FOLHA DE SP - 12/10
SÃO PAULO - Um dos passatempos favoritos de estudiosos da teoria da decisão é testar médicos em questões que envolvem estatísticas --e os resultados são assustadores.
Num trabalho de 1982, David Eddy pediu a profissionais de saúde que estimassem a chance de uma paciente que apresentou mamografia positiva para neoplasia de fato ter a doença, considerando que a probabilidade de uma mulher ter câncer é de 1%, a sensibilidade do exame, de 80%, e a taxa de falsos positivos, de 9,6%.
Cerca de 95% dos médicos cravaram que o risco era de 75%, quando a resposta certa é 7,7%. Se você fizer a conta, verá que de cem mulheres testadas, quase dez (9,6%) apresentarão falso positivo e menos de uma (80% de 1%) será um positivo real. Não vou explicar aqui os vieses cognitivos que fazem os médicos e as pessoas em geral interpretarem números tão mal, mas, decididamente, é algo com que devemos nos preocupar.
Faço essas observações devido às críticas que recebi por ter defendido que optometristas possam prescrever óculos. Receio que também aqui nossos valorosos doutores sejam vítimas de uma cegueira estatística.
Segundo o estudo Demografia Médica, atuam no país 9.962 oftalmologistas, o que dá quase um profissional para cada 20 mil habitantes. Se o oftalmologista dedicasse 15 minutos a cada um trabalhando oito horas por dia, levaria dois anos e meio para ver todos. Como parcela considerável da população precisa de atendimento pelo menos anual --sem mencionar cirurgias--, a conta não fecha.

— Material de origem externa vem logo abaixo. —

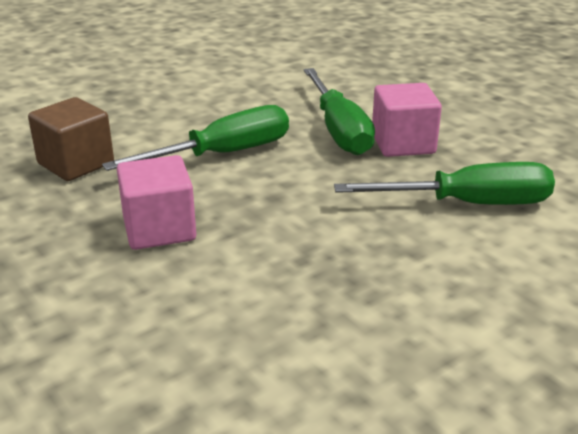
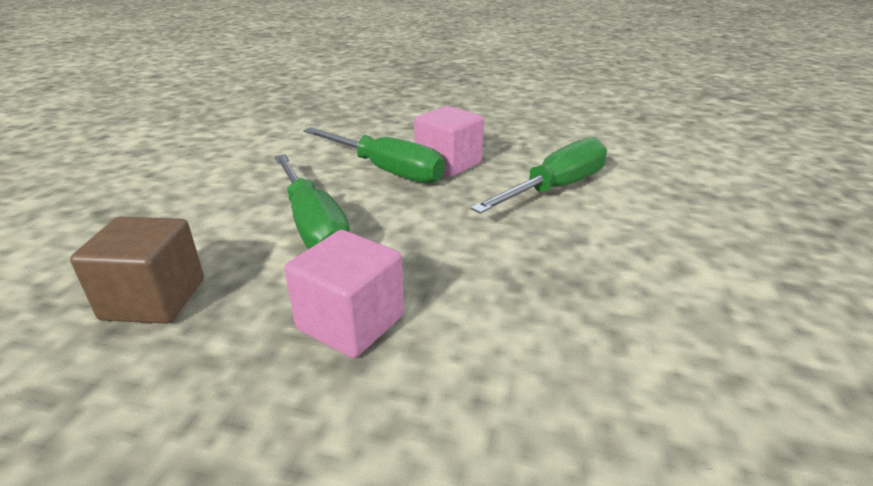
camera: 40 degrees left, 0 degrees up
(223, 154) = (313, 225): green screwdriver -> green screwdriver turned 135 degrees clockwise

O déficit de oftalmologistas não é exclusivo do Brasil. O mundo todo discute o que fazer para atender à demanda, que cresce com o envelhecimento populacional. Experts como Serge Resnikoff defendem treinar equipes multidisciplinares formadas por oftalmologistas, médicos de outras especialidades, optometristas e ortoptistas. Só o que não faz sentido é deixar pessoas sem enxergar direito por disputas de mercado.